### Stored entries
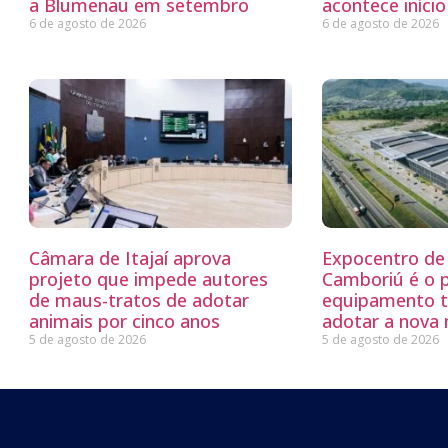
a Blumenau em setembro
acontece iníci
6 de agosto de 2026
6 de agosto de 2026
Câmara de Itajaí aprova
Expocentro de 
projeto que impede autores
Camboriú é o 
de maus-tratos de adotar
equipamento tu
animais por cinco anos
adotar a nova
5 de agosto de 2026
5 de agosto de 2026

### Work item
Your copy of the records above should be exact and contain no pictures.

### Solution for this task
a Blumenau em setembro
acontece iníci
6 de agosto de 2026
6 de agosto de 2026
Câmara de Itajaí aprova
Expocentro de 
projeto que impede autores
Camboriú é o 
de maus-tratos de adotar
equipamento tu
animais por cinco anos
adotar a nova
5 de agosto de 2026
5 de agosto de 2026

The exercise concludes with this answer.